**WORK ITEM**
When you copy the data that follows, reproduce every word exactly and leave out the images.

**MATERIAL FOR THE TASK**
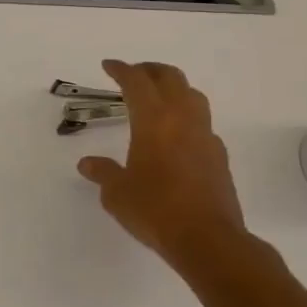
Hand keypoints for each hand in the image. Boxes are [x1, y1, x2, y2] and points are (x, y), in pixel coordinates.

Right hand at [76, 60, 270, 285]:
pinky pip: (202, 124)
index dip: (121, 69)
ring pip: (193, 96)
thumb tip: (88, 164)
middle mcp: (182, 119)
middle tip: (133, 74)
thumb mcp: (117, 192)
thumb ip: (103, 172)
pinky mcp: (219, 157)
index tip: (108, 66)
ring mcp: (205, 137)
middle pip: (171, 78)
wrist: (208, 240)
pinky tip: (176, 136)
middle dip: (150, 70)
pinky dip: (187, 117)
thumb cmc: (155, 209)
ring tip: (157, 98)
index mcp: (153, 120)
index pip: (136, 81)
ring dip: (174, 89)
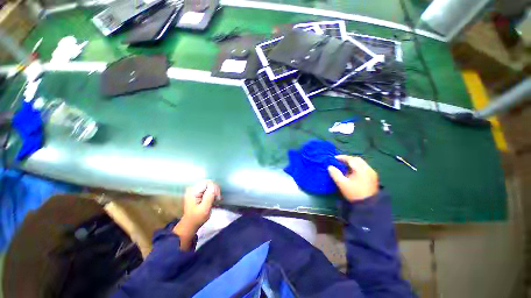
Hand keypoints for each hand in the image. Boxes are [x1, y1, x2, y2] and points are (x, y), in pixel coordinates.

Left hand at [173, 181, 219, 249]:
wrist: (190, 224)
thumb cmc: (197, 218)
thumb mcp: (205, 208)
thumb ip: (209, 197)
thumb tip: (214, 186)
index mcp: (193, 191)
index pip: (208, 183)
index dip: (214, 188)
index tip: (217, 197)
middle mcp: (193, 188)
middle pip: (209, 183)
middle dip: (215, 190)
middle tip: (217, 199)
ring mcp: (195, 189)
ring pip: (210, 185)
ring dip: (214, 192)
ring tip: (215, 200)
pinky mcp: (198, 192)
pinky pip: (208, 188)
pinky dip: (212, 193)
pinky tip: (213, 199)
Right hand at [328, 155, 378, 201]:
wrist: (369, 206)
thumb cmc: (354, 193)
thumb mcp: (342, 184)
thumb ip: (335, 174)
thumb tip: (330, 167)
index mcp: (361, 169)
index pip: (351, 159)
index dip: (341, 157)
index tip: (334, 159)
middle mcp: (368, 169)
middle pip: (357, 160)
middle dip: (347, 159)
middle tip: (339, 162)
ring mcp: (372, 173)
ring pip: (361, 163)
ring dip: (352, 163)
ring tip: (344, 167)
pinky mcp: (373, 178)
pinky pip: (364, 168)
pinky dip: (356, 167)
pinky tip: (351, 173)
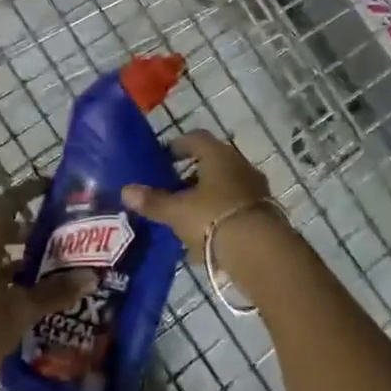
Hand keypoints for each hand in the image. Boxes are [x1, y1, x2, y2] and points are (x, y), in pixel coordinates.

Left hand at [0, 179, 93, 390]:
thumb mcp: (23, 311)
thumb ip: (55, 291)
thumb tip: (90, 276)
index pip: (6, 204)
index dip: (28, 192)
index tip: (50, 188)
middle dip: (21, 226)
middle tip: (50, 234)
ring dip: (11, 251)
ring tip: (41, 266)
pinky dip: (0, 271)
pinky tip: (21, 292)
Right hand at [121, 130, 278, 250]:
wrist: (260, 251)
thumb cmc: (213, 219)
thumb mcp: (177, 212)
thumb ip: (153, 201)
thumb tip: (126, 190)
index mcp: (218, 155)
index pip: (196, 139)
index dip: (178, 145)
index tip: (164, 157)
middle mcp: (240, 165)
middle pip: (213, 163)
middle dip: (191, 175)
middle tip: (172, 188)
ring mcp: (255, 189)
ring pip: (225, 186)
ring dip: (206, 197)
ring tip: (186, 216)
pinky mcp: (264, 213)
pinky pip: (235, 208)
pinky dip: (219, 216)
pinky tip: (205, 237)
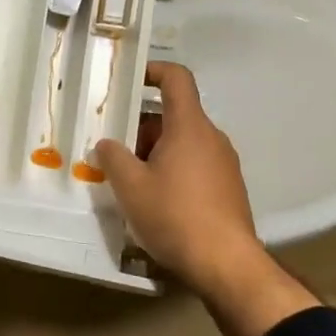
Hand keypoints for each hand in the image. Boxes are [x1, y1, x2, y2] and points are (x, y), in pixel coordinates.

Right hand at [93, 63, 315, 335]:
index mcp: (189, 126)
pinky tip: (154, 201)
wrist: (226, 264)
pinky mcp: (228, 189)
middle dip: (141, 128)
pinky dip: (173, 172)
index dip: (153, 71)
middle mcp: (212, 138)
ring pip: (183, 143)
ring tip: (129, 180)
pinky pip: (195, 166)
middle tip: (113, 150)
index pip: (176, 79)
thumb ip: (113, 157)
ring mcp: (224, 164)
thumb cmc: (174, 216)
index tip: (129, 80)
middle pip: (174, 116)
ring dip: (155, 153)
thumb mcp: (130, 186)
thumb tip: (107, 143)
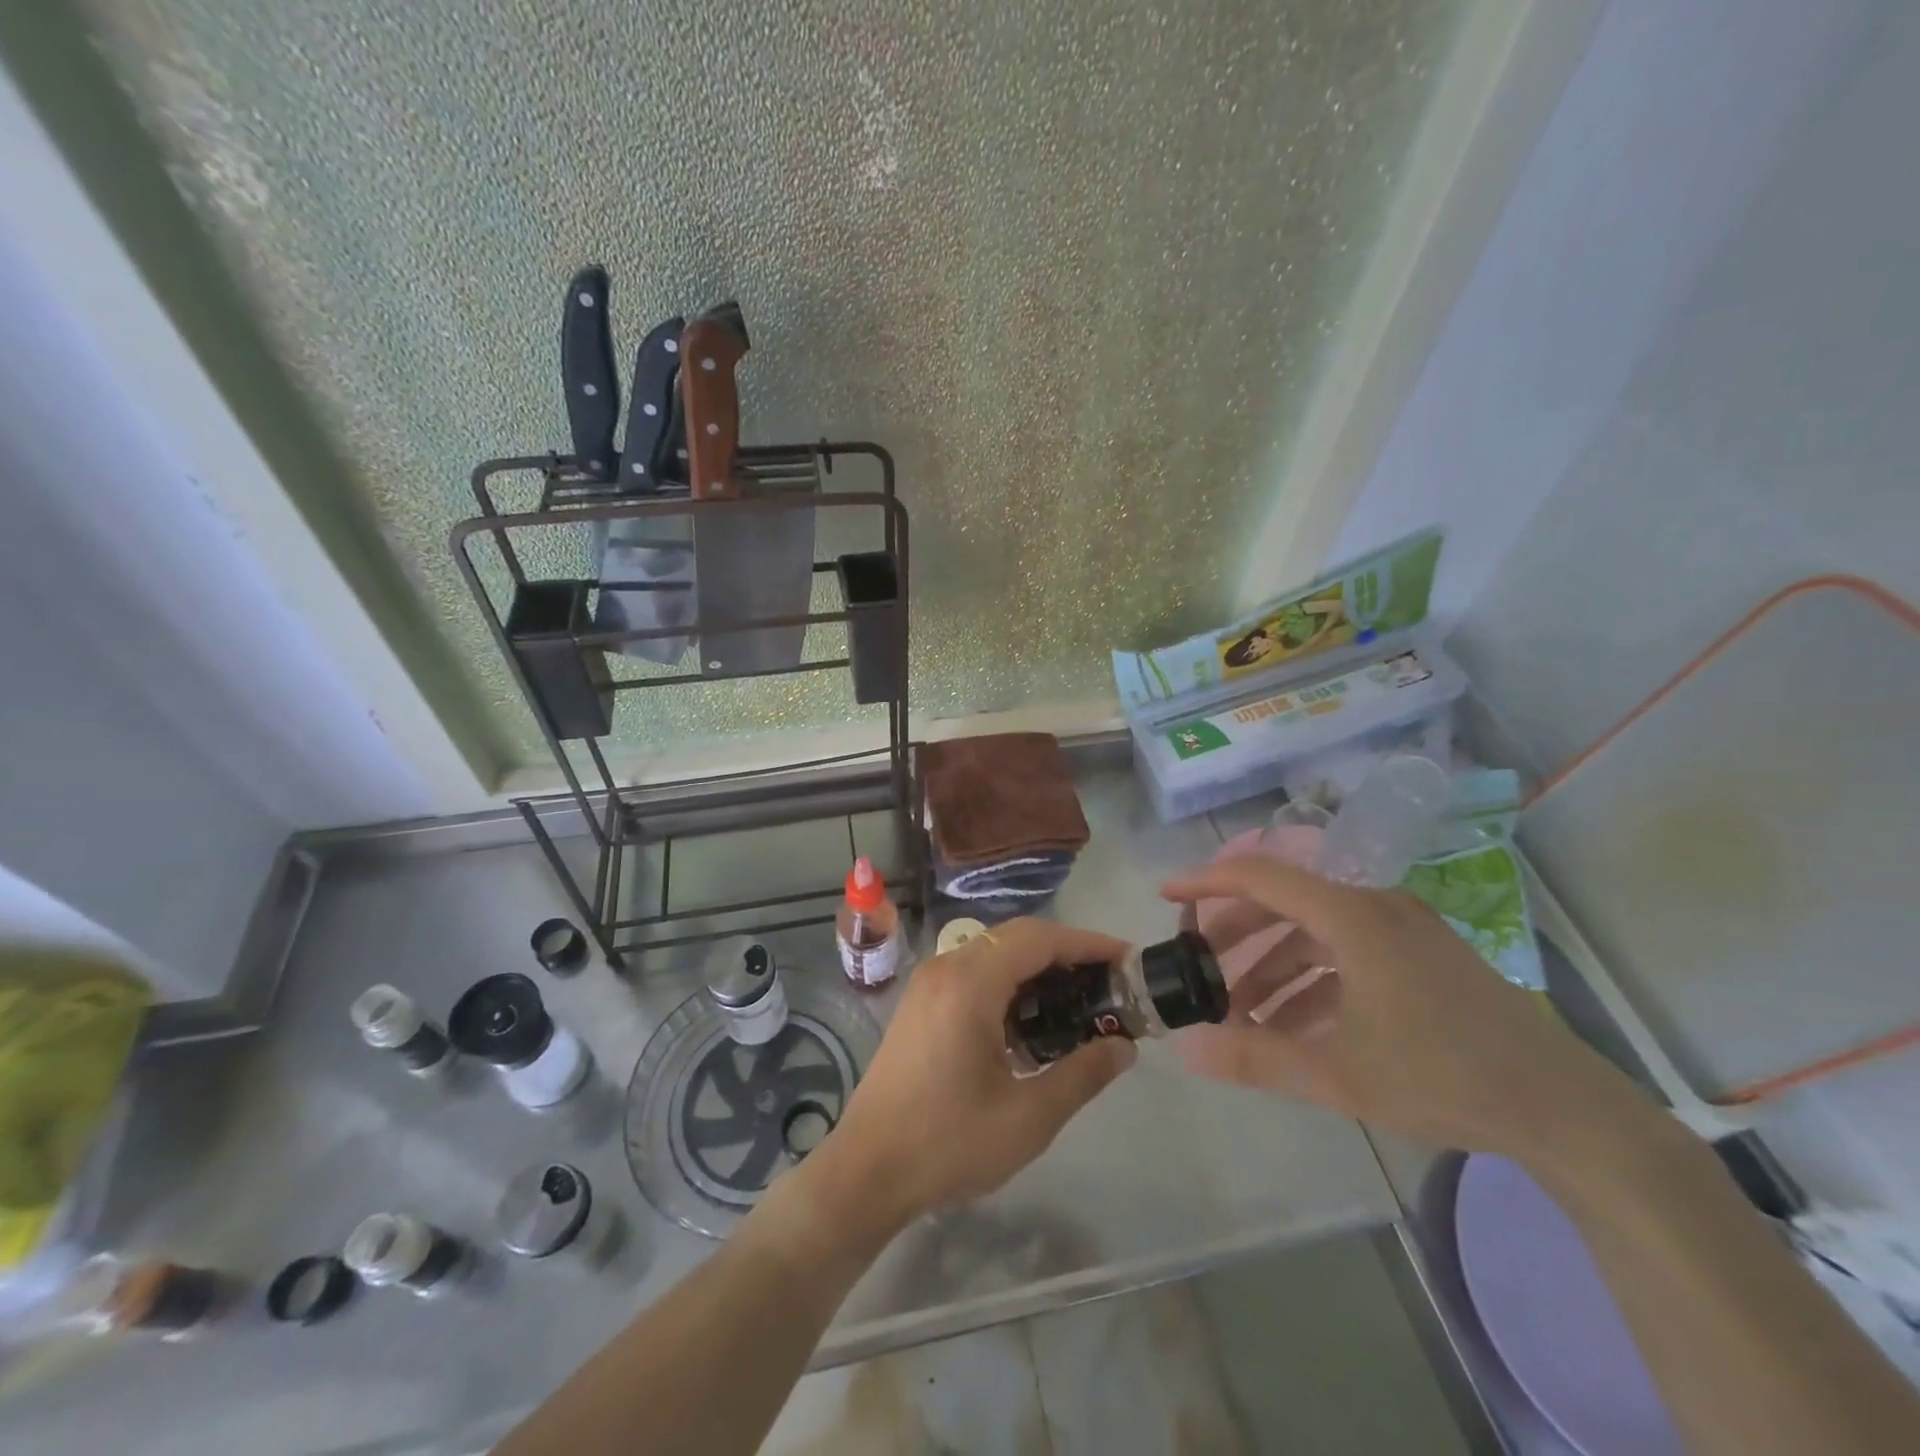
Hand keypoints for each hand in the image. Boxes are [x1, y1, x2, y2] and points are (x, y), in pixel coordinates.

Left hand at [824, 918, 1135, 1228]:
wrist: (866, 1170)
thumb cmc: (947, 1144)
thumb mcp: (1028, 1117)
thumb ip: (1082, 1074)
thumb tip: (1124, 1046)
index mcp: (969, 983)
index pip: (1039, 939)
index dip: (1087, 944)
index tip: (1127, 960)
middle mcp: (946, 967)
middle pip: (1017, 937)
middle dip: (1067, 953)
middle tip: (1109, 984)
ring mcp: (928, 983)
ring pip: (995, 953)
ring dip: (1038, 967)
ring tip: (1079, 1002)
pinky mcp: (921, 1002)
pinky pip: (975, 972)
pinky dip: (1010, 983)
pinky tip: (1032, 1022)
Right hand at [1161, 856, 1656, 1167]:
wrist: (1567, 1112)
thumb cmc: (1445, 1077)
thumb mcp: (1337, 1074)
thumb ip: (1255, 1056)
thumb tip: (1184, 1048)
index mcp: (1352, 916)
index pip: (1260, 876)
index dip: (1206, 881)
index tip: (1166, 894)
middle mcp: (1374, 907)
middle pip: (1283, 901)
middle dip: (1235, 934)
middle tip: (1199, 965)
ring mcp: (1403, 929)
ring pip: (1314, 930)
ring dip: (1272, 966)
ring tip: (1241, 1013)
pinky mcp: (1421, 956)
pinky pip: (1346, 952)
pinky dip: (1310, 980)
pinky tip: (1293, 1027)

**ANSWER FOR THIS EXERCISE**
Hand keypoints for each hand in the image. Boxes are [x1, y1, x2, y2] and points are (x, y), in pixel coordinates.

Right hand at [76, 60, 270, 285]:
pinky pip: (202, 124)
index dip: (121, 69)
ring pip: (193, 96)
thumb tip: (88, 164)
middle mcp: (182, 119)
middle tip: (133, 74)
thumb mcp: (117, 192)
thumb ip: (103, 172)
pinky mcp: (219, 157)
index tip: (108, 66)
ring mcp: (205, 137)
middle pip: (171, 78)
wrist: (208, 240)
pinky tip: (176, 136)
middle dip: (150, 70)
pinky dip: (187, 117)
thumb cmc: (155, 209)
ring tip: (157, 98)
index mcp: (153, 120)
index pip: (136, 81)
ring dip: (174, 89)
Hand keypoints for each hand in the image. Boxes are [x1, y1, x2, y2] and points are (x, y), in pixel coordinates.

Left hand at [173, 181, 219, 249]:
wrist: (190, 224)
thumb cmc: (197, 218)
thumb mcp: (205, 208)
thumb ip: (209, 197)
thumb tip: (214, 186)
index mcp: (193, 191)
index pip: (208, 183)
index dip: (214, 188)
index tip: (217, 197)
middle mcp: (193, 188)
middle pip: (209, 183)
middle dip: (215, 190)
middle tip: (217, 199)
ring mcp: (195, 189)
ring pip: (210, 185)
ring dip: (214, 192)
ring tip: (215, 200)
pinky mcp: (198, 192)
pinky pip: (208, 188)
pinky dip: (212, 193)
pinky tip: (213, 199)
Right hand at [328, 155, 378, 201]:
wrist: (369, 206)
thumb cmc: (354, 193)
thumb mcp: (342, 184)
thumb ip: (335, 174)
thumb tip: (330, 167)
index mcp: (361, 169)
index pip: (351, 159)
index dip: (341, 157)
index tip: (334, 159)
middle mcp: (368, 169)
middle pip: (357, 160)
middle dip: (347, 159)
middle tip: (339, 162)
ring mcp: (372, 173)
ring pip: (361, 163)
ring dip: (352, 163)
ring tip: (344, 167)
pinky mcp: (373, 178)
pinky pip: (364, 168)
pinky dip: (356, 167)
pinky tip: (351, 173)
Hand keypoints for each hand in the image. Boxes are [x1, y1, x2, y2] and points are (x, y), in pixel coordinates.

Left hand at [0, 179, 93, 390]:
thumb mcp: (23, 311)
thumb ip: (55, 291)
thumb tip: (90, 276)
index pip: (6, 204)
index dip: (28, 192)
index tip: (50, 188)
middle dip: (21, 226)
middle tip: (50, 234)
ring dip: (11, 251)
ring tip: (41, 266)
pinky dip: (0, 271)
pinky tip: (21, 292)
Right hand at [121, 130, 278, 250]:
wrist: (260, 251)
thumb cmc: (213, 219)
thumb mcp: (177, 212)
thumb ip: (153, 201)
thumb tip: (126, 190)
index mcp: (218, 155)
index pip: (196, 139)
index dip: (178, 145)
index tip: (164, 157)
middle mcp: (240, 165)
middle pip: (213, 163)
middle dip: (191, 175)
middle tip: (172, 188)
ring mcp: (255, 189)
ring pip: (225, 186)
ring dip: (206, 197)
ring tip: (186, 216)
pinky mcp: (264, 213)
pinky pip: (235, 208)
pinky dip: (219, 216)
pinky tip: (205, 237)
Hand keypoints for each hand in the image. Boxes are [x1, y1, x2, y2] and points are (x, y), in pixel coordinates.

Right hand at [93, 63, 315, 335]:
index mcp: (189, 126)
pinky tip: (154, 201)
wrist: (226, 264)
pinky mcp: (228, 189)
middle dip: (141, 128)
pinky dip: (173, 172)
index dip: (153, 71)
middle mcp: (212, 138)
ring pip: (183, 143)
ring tip: (129, 180)
pinky pip: (195, 166)
middle tip: (113, 150)
index pip: (176, 79)
thumb ip: (113, 157)
ring mcp: (224, 164)
thumb cmc: (174, 216)
index tip: (129, 80)
middle pip: (174, 116)
ring dip: (155, 153)
thumb mcp: (130, 186)
thumb tip: (107, 143)
Hand keypoints for each hand in the image. Boxes are [x1, y1, x2, y2] and points are (x, y), in pixel coordinates.

Left hand at [824, 918, 1135, 1228]:
wrist: (866, 1170)
thumb cmc: (947, 1144)
thumb mcp: (1028, 1117)
thumb ip: (1082, 1074)
thumb tip: (1124, 1046)
index mcp: (969, 983)
index pip: (1039, 939)
index dip: (1087, 944)
index tip: (1127, 960)
middle mcp: (946, 967)
middle pip: (1017, 937)
middle dip: (1067, 953)
middle tip: (1109, 984)
ring mcp: (928, 983)
ring pip: (995, 953)
ring dip: (1038, 967)
ring tip: (1079, 1002)
pinky mcp: (921, 1002)
pinky pip: (975, 972)
pinky dip: (1010, 983)
pinky tip: (1032, 1022)
Right hand at [1161, 856, 1656, 1167]:
wrist: (1567, 1112)
thumb cmc: (1445, 1077)
thumb mcp: (1337, 1074)
thumb ip: (1255, 1056)
thumb tip: (1184, 1048)
index mcp: (1352, 916)
index pip: (1260, 876)
index dip: (1206, 881)
index tip: (1166, 894)
middle mcp: (1374, 907)
middle pip: (1283, 901)
middle dip: (1235, 934)
middle tip: (1199, 965)
ring mcp: (1403, 929)
ring pip: (1314, 930)
ring dip: (1272, 966)
ring tip: (1241, 1013)
pinky mcp: (1421, 956)
pinky pip: (1346, 952)
pinky dip: (1310, 980)
pinky tip: (1293, 1027)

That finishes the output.